(Dataset entries)
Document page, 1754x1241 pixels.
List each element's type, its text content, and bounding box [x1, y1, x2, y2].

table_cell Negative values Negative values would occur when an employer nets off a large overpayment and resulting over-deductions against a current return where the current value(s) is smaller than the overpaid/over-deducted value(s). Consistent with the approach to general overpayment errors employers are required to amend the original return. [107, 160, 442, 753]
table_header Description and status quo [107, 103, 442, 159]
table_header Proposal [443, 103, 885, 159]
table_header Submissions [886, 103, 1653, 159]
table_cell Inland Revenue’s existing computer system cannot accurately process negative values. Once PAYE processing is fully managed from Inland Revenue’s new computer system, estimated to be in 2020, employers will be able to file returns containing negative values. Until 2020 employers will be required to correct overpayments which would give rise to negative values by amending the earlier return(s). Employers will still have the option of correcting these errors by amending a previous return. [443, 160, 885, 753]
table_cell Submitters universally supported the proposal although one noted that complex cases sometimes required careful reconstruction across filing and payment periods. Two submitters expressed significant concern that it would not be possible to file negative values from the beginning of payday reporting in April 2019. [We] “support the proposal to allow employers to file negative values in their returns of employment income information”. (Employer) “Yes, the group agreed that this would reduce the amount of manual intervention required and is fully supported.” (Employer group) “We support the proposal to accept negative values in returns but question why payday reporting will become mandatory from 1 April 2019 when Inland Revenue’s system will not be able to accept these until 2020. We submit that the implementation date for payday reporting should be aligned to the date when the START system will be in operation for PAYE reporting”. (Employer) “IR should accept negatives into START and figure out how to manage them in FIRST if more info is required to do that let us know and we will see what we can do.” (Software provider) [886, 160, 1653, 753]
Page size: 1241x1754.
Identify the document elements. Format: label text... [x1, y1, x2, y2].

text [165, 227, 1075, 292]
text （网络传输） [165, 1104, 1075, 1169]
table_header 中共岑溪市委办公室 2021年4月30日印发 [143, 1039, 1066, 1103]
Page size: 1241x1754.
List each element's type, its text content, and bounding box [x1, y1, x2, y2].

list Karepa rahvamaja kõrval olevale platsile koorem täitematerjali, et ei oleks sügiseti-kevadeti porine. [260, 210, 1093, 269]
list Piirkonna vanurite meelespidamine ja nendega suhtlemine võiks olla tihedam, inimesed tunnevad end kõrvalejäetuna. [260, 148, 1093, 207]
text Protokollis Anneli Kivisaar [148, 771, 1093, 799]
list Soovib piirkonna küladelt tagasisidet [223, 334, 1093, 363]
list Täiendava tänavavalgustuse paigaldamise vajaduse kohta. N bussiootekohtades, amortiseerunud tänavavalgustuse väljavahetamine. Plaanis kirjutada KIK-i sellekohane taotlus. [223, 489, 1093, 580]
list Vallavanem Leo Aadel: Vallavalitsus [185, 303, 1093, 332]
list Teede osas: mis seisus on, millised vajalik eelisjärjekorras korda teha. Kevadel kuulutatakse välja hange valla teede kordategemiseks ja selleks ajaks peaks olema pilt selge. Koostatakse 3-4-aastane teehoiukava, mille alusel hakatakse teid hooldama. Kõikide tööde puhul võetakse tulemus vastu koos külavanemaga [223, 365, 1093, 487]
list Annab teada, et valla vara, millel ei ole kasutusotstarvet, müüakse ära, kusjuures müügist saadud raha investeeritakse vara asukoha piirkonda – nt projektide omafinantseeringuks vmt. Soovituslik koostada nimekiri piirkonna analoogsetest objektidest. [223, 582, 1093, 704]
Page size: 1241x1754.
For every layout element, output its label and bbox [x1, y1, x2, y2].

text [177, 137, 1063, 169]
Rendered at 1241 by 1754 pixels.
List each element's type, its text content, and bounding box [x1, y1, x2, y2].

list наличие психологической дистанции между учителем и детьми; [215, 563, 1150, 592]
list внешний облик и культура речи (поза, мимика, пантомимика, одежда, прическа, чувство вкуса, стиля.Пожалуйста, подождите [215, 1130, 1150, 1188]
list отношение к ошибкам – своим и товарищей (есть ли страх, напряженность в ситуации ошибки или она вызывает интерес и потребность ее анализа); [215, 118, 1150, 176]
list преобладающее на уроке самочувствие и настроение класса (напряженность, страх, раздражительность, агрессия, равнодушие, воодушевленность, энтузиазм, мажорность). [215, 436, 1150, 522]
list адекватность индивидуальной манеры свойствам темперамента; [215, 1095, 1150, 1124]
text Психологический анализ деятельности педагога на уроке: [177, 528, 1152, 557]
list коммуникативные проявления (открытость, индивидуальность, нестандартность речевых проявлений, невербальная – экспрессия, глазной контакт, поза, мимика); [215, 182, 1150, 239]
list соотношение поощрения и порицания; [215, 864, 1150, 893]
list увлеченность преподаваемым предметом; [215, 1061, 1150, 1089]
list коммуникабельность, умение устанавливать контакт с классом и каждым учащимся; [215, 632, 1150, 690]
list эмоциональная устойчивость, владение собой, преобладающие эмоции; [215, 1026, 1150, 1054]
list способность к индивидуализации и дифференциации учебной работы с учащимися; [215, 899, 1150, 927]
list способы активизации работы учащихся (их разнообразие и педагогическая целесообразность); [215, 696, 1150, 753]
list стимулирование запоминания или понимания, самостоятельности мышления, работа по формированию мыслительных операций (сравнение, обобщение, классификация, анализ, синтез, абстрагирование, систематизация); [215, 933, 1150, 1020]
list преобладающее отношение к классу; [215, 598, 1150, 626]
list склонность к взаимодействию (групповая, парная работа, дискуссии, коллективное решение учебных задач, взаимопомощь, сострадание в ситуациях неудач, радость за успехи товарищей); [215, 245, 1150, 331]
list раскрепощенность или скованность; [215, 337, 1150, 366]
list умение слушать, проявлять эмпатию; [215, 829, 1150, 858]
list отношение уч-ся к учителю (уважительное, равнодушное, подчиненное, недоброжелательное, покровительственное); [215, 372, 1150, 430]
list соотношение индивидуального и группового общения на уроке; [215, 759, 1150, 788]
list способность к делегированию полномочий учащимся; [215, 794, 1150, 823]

> _About this task_: An exact copy of all the records is what is needed here.

> _Answer section_:
Document page, 1754x1241 pixels.
List each element's type, its text content, and bounding box [x1, y1, x2, y2].

table_cell Negative values Negative values would occur when an employer nets off a large overpayment and resulting over-deductions against a current return where the current value(s) is smaller than the overpaid/over-deducted value(s). Consistent with the approach to general overpayment errors employers are required to amend the original return. [107, 160, 442, 753]
table_header Description and status quo [107, 103, 442, 159]
table_header Proposal [443, 103, 885, 159]
table_header Submissions [886, 103, 1653, 159]
table_cell Inland Revenue’s existing computer system cannot accurately process negative values. Once PAYE processing is fully managed from Inland Revenue’s new computer system, estimated to be in 2020, employers will be able to file returns containing negative values. Until 2020 employers will be required to correct overpayments which would give rise to negative values by amending the earlier return(s). Employers will still have the option of correcting these errors by amending a previous return. [443, 160, 885, 753]
table_cell Submitters universally supported the proposal although one noted that complex cases sometimes required careful reconstruction across filing and payment periods. Two submitters expressed significant concern that it would not be possible to file negative values from the beginning of payday reporting in April 2019. [We] “support the proposal to allow employers to file negative values in their returns of employment income information”. (Employer) “Yes, the group agreed that this would reduce the amount of manual intervention required and is fully supported.” (Employer group) “We support the proposal to accept negative values in returns but question why payday reporting will become mandatory from 1 April 2019 when Inland Revenue’s system will not be able to accept these until 2020. We submit that the implementation date for payday reporting should be aligned to the date when the START system will be in operation for PAYE reporting”. (Employer) “IR should accept negatives into START and figure out how to manage them in FIRST if more info is required to do that let us know and we will see what we can do.” (Software provider) [886, 160, 1653, 753]
Page size: 1241x1754.
Identify the document elements. Format: label text... [x1, y1, x2, y2].

text [165, 227, 1075, 292]
text （网络传输） [165, 1104, 1075, 1169]
table_header 中共岑溪市委办公室 2021年4月30日印发 [143, 1039, 1066, 1103]
Page size: 1241x1754.
List each element's type, its text content, and bounding box [x1, y1, x2, y2].

list Karepa rahvamaja kõrval olevale platsile koorem täitematerjali, et ei oleks sügiseti-kevadeti porine. [260, 210, 1093, 269]
list Piirkonna vanurite meelespidamine ja nendega suhtlemine võiks olla tihedam, inimesed tunnevad end kõrvalejäetuna. [260, 148, 1093, 207]
text Protokollis Anneli Kivisaar [148, 771, 1093, 799]
list Soovib piirkonna küladelt tagasisidet [223, 334, 1093, 363]
list Täiendava tänavavalgustuse paigaldamise vajaduse kohta. N bussiootekohtades, amortiseerunud tänavavalgustuse väljavahetamine. Plaanis kirjutada KIK-i sellekohane taotlus. [223, 489, 1093, 580]
list Vallavanem Leo Aadel: Vallavalitsus [185, 303, 1093, 332]
list Teede osas: mis seisus on, millised vajalik eelisjärjekorras korda teha. Kevadel kuulutatakse välja hange valla teede kordategemiseks ja selleks ajaks peaks olema pilt selge. Koostatakse 3-4-aastane teehoiukava, mille alusel hakatakse teid hooldama. Kõikide tööde puhul võetakse tulemus vastu koos külavanemaga [223, 365, 1093, 487]
list Annab teada, et valla vara, millel ei ole kasutusotstarvet, müüakse ära, kusjuures müügist saadud raha investeeritakse vara asukoha piirkonda – nt projektide omafinantseeringuks vmt. Soovituslik koostada nimekiri piirkonna analoogsetest objektidest. [223, 582, 1093, 704]
Page size: 1241x1754.
For every layout element, output its label and bbox [x1, y1, x2, y2].

text [177, 137, 1063, 169]
Rendered at 1241 by 1754 pixels.
List each element's type, its text content, and bounding box [x1, y1, x2, y2].

list наличие психологической дистанции между учителем и детьми; [215, 563, 1150, 592]
list внешний облик и культура речи (поза, мимика, пантомимика, одежда, прическа, чувство вкуса, стиля.Пожалуйста, подождите [215, 1130, 1150, 1188]
list отношение к ошибкам – своим и товарищей (есть ли страх, напряженность в ситуации ошибки или она вызывает интерес и потребность ее анализа); [215, 118, 1150, 176]
list преобладающее на уроке самочувствие и настроение класса (напряженность, страх, раздражительность, агрессия, равнодушие, воодушевленность, энтузиазм, мажорность). [215, 436, 1150, 522]
list адекватность индивидуальной манеры свойствам темперамента; [215, 1095, 1150, 1124]
text Психологический анализ деятельности педагога на уроке: [177, 528, 1152, 557]
list коммуникативные проявления (открытость, индивидуальность, нестандартность речевых проявлений, невербальная – экспрессия, глазной контакт, поза, мимика); [215, 182, 1150, 239]
list соотношение поощрения и порицания; [215, 864, 1150, 893]
list увлеченность преподаваемым предметом; [215, 1061, 1150, 1089]
list коммуникабельность, умение устанавливать контакт с классом и каждым учащимся; [215, 632, 1150, 690]
list эмоциональная устойчивость, владение собой, преобладающие эмоции; [215, 1026, 1150, 1054]
list способность к индивидуализации и дифференциации учебной работы с учащимися; [215, 899, 1150, 927]
list способы активизации работы учащихся (их разнообразие и педагогическая целесообразность); [215, 696, 1150, 753]
list стимулирование запоминания или понимания, самостоятельности мышления, работа по формированию мыслительных операций (сравнение, обобщение, классификация, анализ, синтез, абстрагирование, систематизация); [215, 933, 1150, 1020]
list преобладающее отношение к классу; [215, 598, 1150, 626]
list склонность к взаимодействию (групповая, парная работа, дискуссии, коллективное решение учебных задач, взаимопомощь, сострадание в ситуациях неудач, радость за успехи товарищей); [215, 245, 1150, 331]
list раскрепощенность или скованность; [215, 337, 1150, 366]
list умение слушать, проявлять эмпатию; [215, 829, 1150, 858]
list отношение уч-ся к учителю (уважительное, равнодушное, подчиненное, недоброжелательное, покровительственное); [215, 372, 1150, 430]
list соотношение индивидуального и группового общения на уроке; [215, 759, 1150, 788]
list способность к делегированию полномочий учащимся; [215, 794, 1150, 823]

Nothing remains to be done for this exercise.